Davis mentions gender/sexuality only briefly and by way of an example, but it caught my attention. "Is it possible that our sexuality is influenced by the wiring in the face-processing system?" Sure, that part seems plausible...but I imagine it's a lot more complicated/nuanced than he suggests. Though he refers to "social and cultural issues," he seems to be referring to issues that arise as a consequence of whether/not the brain is able to recognize a given attribute. That the attribute (i.e., gender) is itself subject to social/cultural influences seems to be overlooked/ignored. I may be wrong, but he seems to imply that gender is something fixed, absolute, with categories we can all agree on. So do the two men whose experiences he quotes, though that is not surprising - we use the stories available to us to make sense of our experience. One might also ask, What does the inability to perceive gender differences tell us about our notions of gender and sexuality? 

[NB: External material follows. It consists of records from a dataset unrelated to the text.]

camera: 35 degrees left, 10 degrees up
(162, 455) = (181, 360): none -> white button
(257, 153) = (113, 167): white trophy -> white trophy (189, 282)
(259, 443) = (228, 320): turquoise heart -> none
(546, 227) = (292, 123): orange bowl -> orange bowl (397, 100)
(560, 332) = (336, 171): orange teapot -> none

This seems to me a crucial question, especially after reading Stone Butch Blues. As a society and a culture, we suffer from a kind of collective gender blindness, with awful consequences. As Jess' narrative makes clear, even communities that embrace alternate stories about gender than the dominant (binary) one do not guarantee a place for everyone and may still disable individuals whose experiences do not fit the mould. 

Another question the article raised for me: Does having trouble perceiving (socially/culturally defined) gender, or other, differences carry a certain advantage, in that it "frees the brain up" to pay attention to, and appreciate others, on the basis of other attributes? 

Carly Schulman's picture

after a second read...

I'm amazed at how much I identify with Jess. Thankfully, many details are different. Interestingly throughout the read, I started getting called 'sir' and mis-gendered on a daily (it happens in life, but not nearly as much as lately). I kind of laugh it off most of the time, or intellectualize it; i wear "men's clothes" and have short hair... visual cues for 'male' in this society. It makes me feel invisible though. It changes how I carry myself knowing I'm not going to be seen. I think the incorrect identifications and the stares and the pointing and the "is it a boy or a girl" make me disconnect from myself publicly. The fears seem to be the same in terms of violence and harassment, but again, luckily, the prevalence is not nearly as high. Jail continues to be an unsafe place for the LGBTQ populations, and is grossly underreported.

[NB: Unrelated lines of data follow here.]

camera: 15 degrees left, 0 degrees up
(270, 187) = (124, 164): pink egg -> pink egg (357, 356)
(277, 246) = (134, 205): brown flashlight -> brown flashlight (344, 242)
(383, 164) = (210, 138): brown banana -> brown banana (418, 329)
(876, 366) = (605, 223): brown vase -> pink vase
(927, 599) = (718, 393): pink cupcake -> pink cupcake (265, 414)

I have so many thoughts about this topic and book, I'm so sorry I won't be there to discuss this with everybody. Perhaps I'll revisit and expound when I'm not so tired... :)

Sarah's picture

Stone Butch Blues

I'm midway through Chapter 3 and many groupings of words have made me stop, put the book down in my lap and think.

I related to the main character's feeling about coming across the poetry anthology at the hospital... "It wasn't just that the words were musical notes my eyes could sing. It was the discovery that women and men, long dead, had left me messages about their feelings, emotions I could compare to my own."

Jared Clemence's picture

Initial Thoughts on "Stone Butch Blues"

Humans can be brutal. I think somewhere in the back of our minds, we all know this. It comes to light in Stone Butch Blues and is made clear through the narrative of Jess Goldberg's story. The treatment she receives in jail is graphic, and I like to tell myself that it doesn't happen anymore, but somewhere my brain whispers to me that I am lying.

It makes me wonder. This narrative tells of a time period that expands from WWII to what seems to me to be the 1980's. The violence and intolerance is much heavier in the early period of the book, so I am left wondering: how much of this kind of physically violent rejection of sects of our society still occurs today? Are we more tolerent? Are we more forgiving?

A review of current blogs and media do not shed much light to me. However, perhaps, like Jess, the Butches of today hide the pain where we cannot see it. Perhaps they do not speak of it to protect themselves from the memory. If this is true, then how can we know the state of things? How can the situation change?